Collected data
= = = = = = =
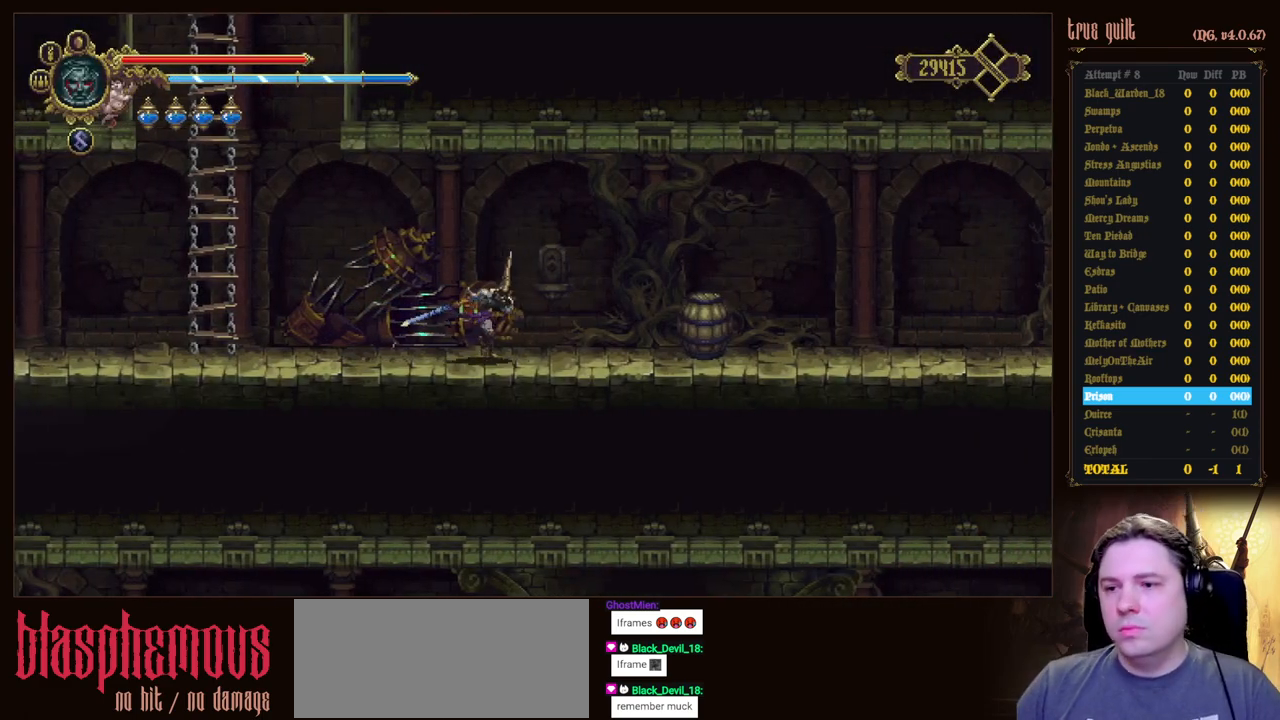
{"keys": ["right"], "events": []}
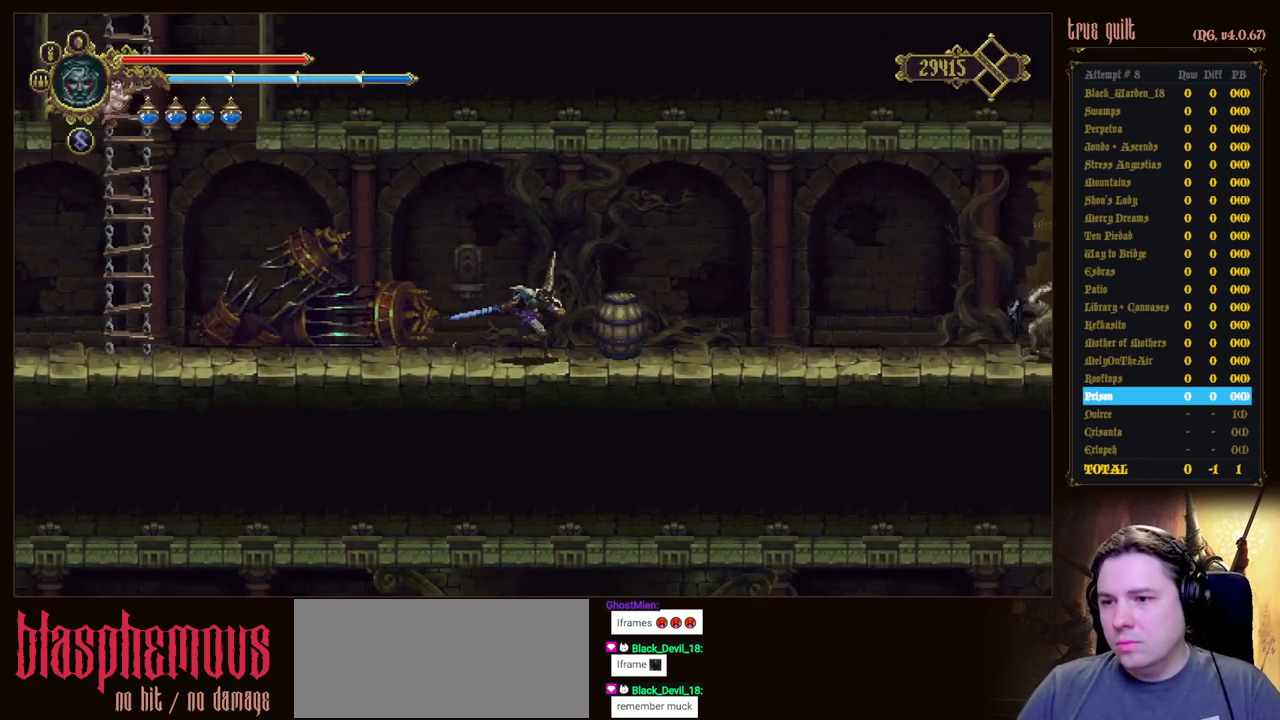
{"keys": ["right"], "events": []}
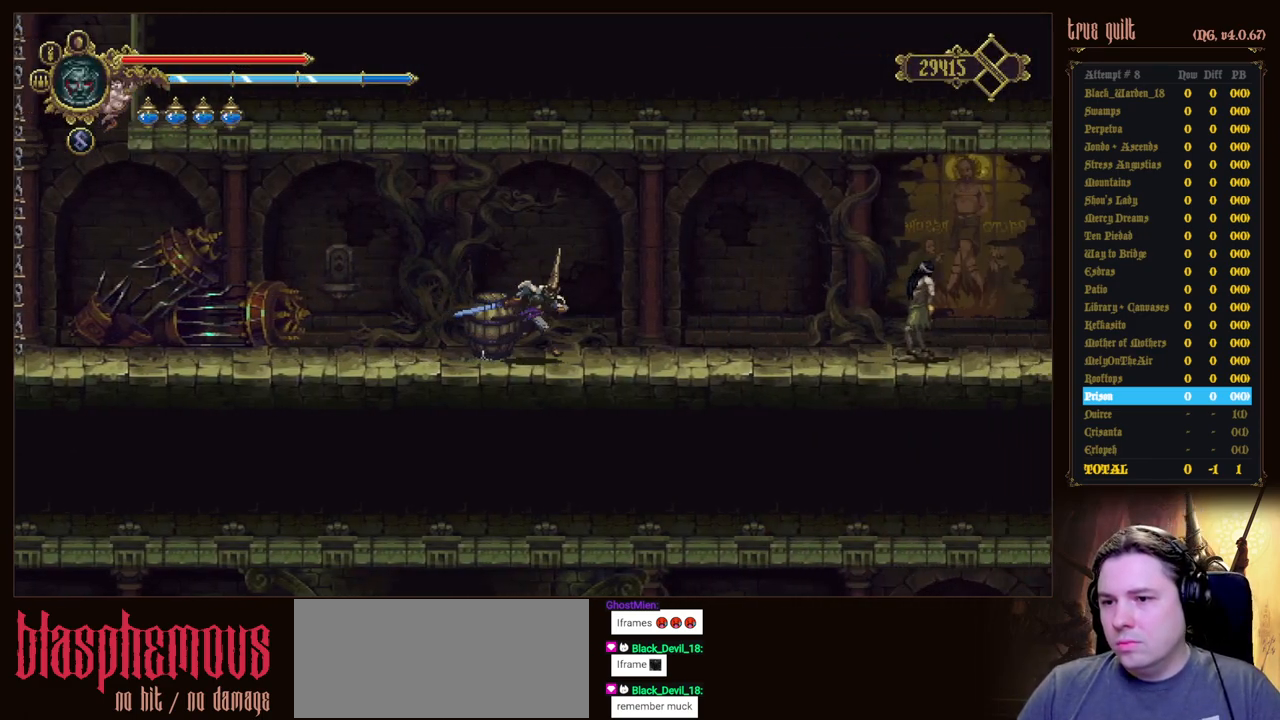
{"keys": ["right"], "events": []}
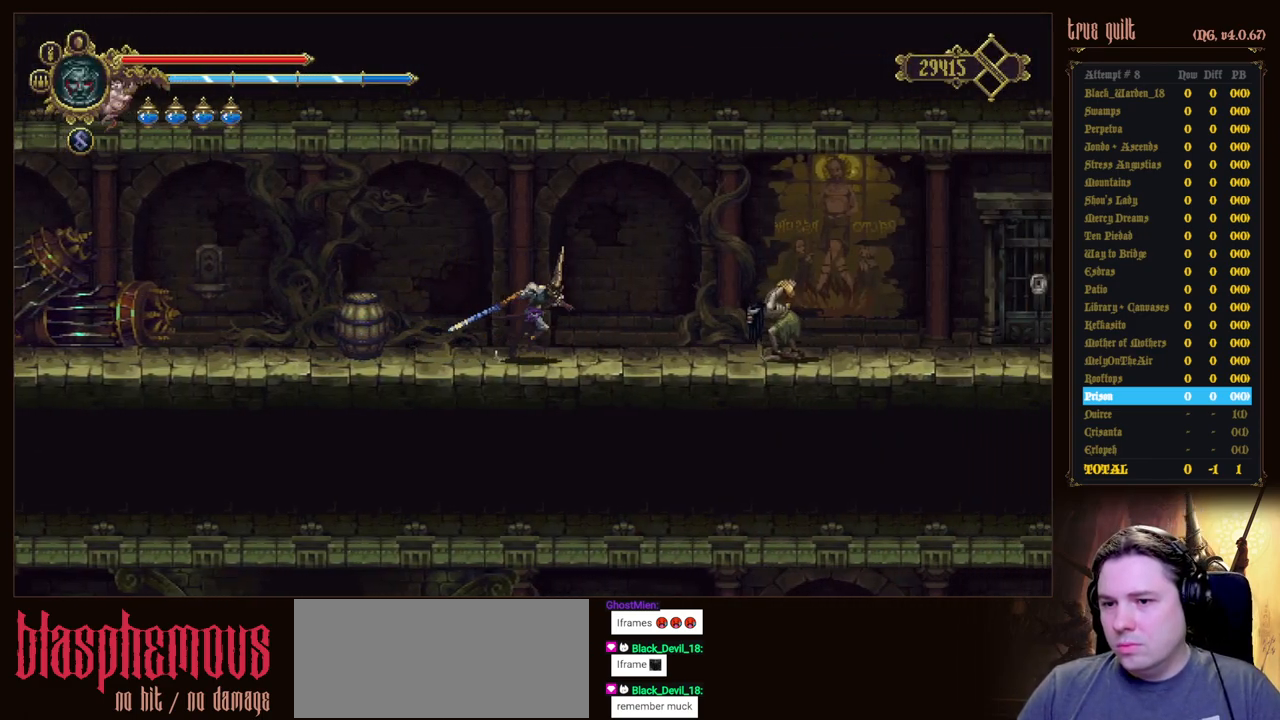
{"keys": ["dodge", "right"], "events": [[333, "dodge", "down"], [433, "dodge", "up"], [483, "dodge", "down"]]}
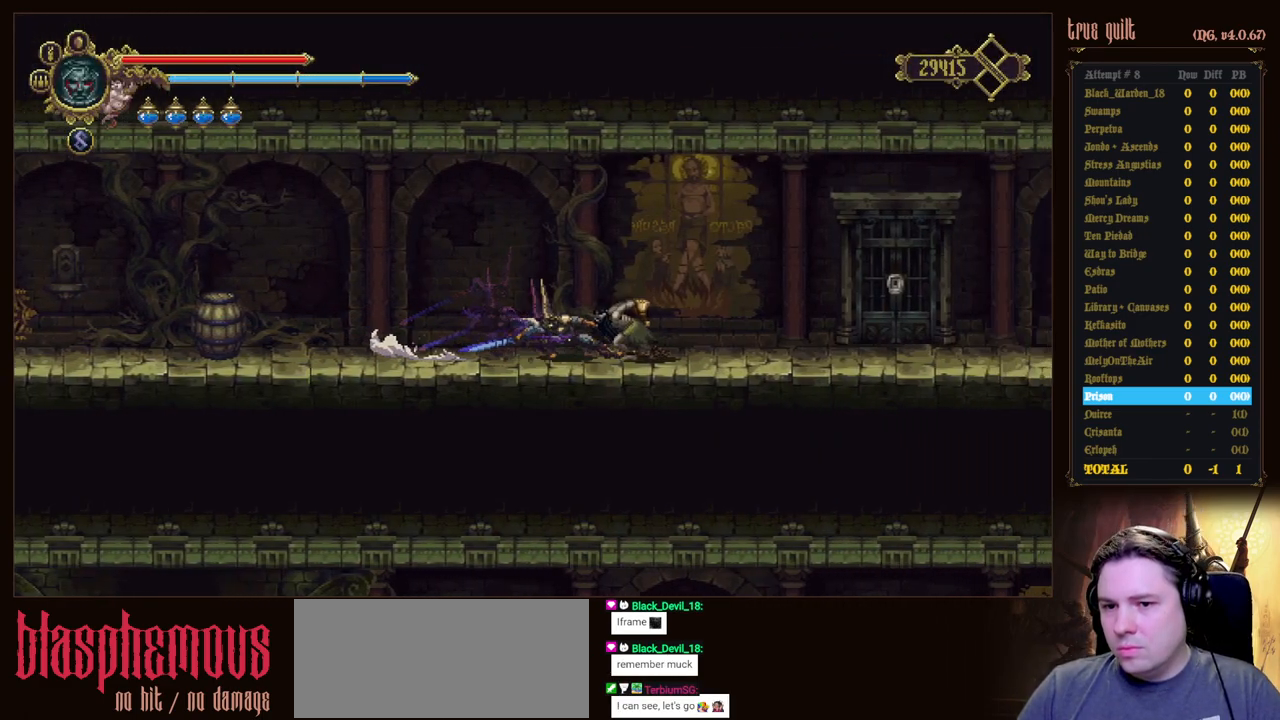
{"keys": ["right"], "events": [[350, "dodge", "up"]]}
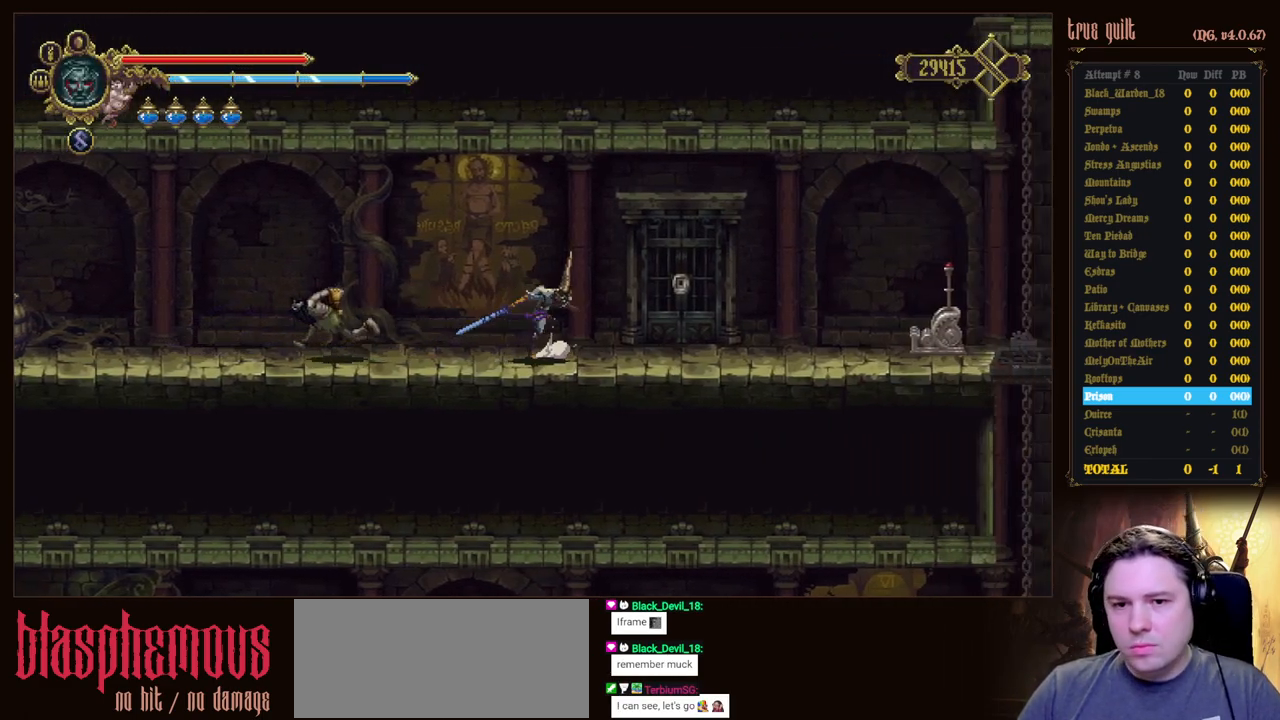
{"keys": ["down", "right"], "events": [[83, "dodge", "down"], [83, "down", "down"], [500, "dodge", "up"]]}
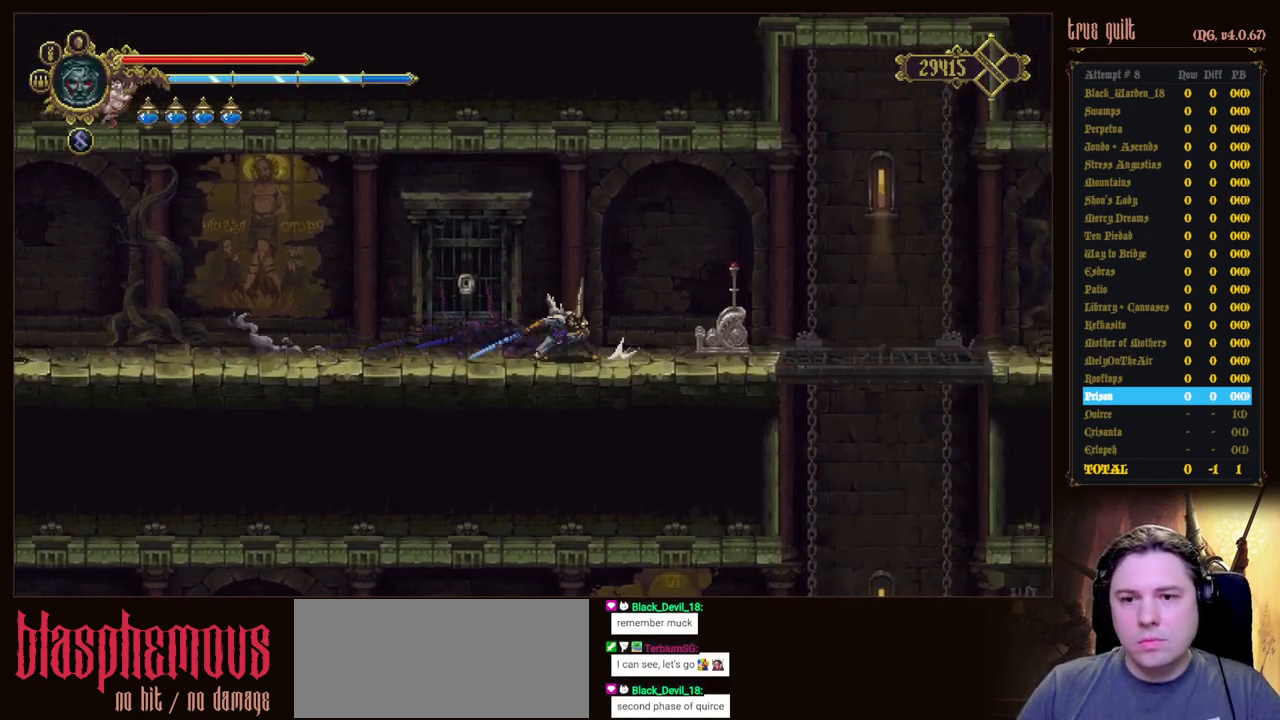
{"keys": ["right"], "events": [[50, "dodge", "down"], [233, "down", "up"], [283, "dodge", "up"]]}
= = = = = = =
(Work required)
Copy out all the data above exactly as written. Skip the pictures.

(Reply to the task)
{"keys": ["right"], "events": []}
{"keys": ["right"], "events": []}
{"keys": ["right"], "events": []}
{"keys": ["dodge", "right"], "events": [[333, "dodge", "down"], [433, "dodge", "up"], [483, "dodge", "down"]]}
{"keys": ["right"], "events": [[350, "dodge", "up"]]}
{"keys": ["down", "right"], "events": [[83, "dodge", "down"], [83, "down", "down"], [500, "dodge", "up"]]}
{"keys": ["right"], "events": [[50, "dodge", "down"], [233, "down", "up"], [283, "dodge", "up"]]}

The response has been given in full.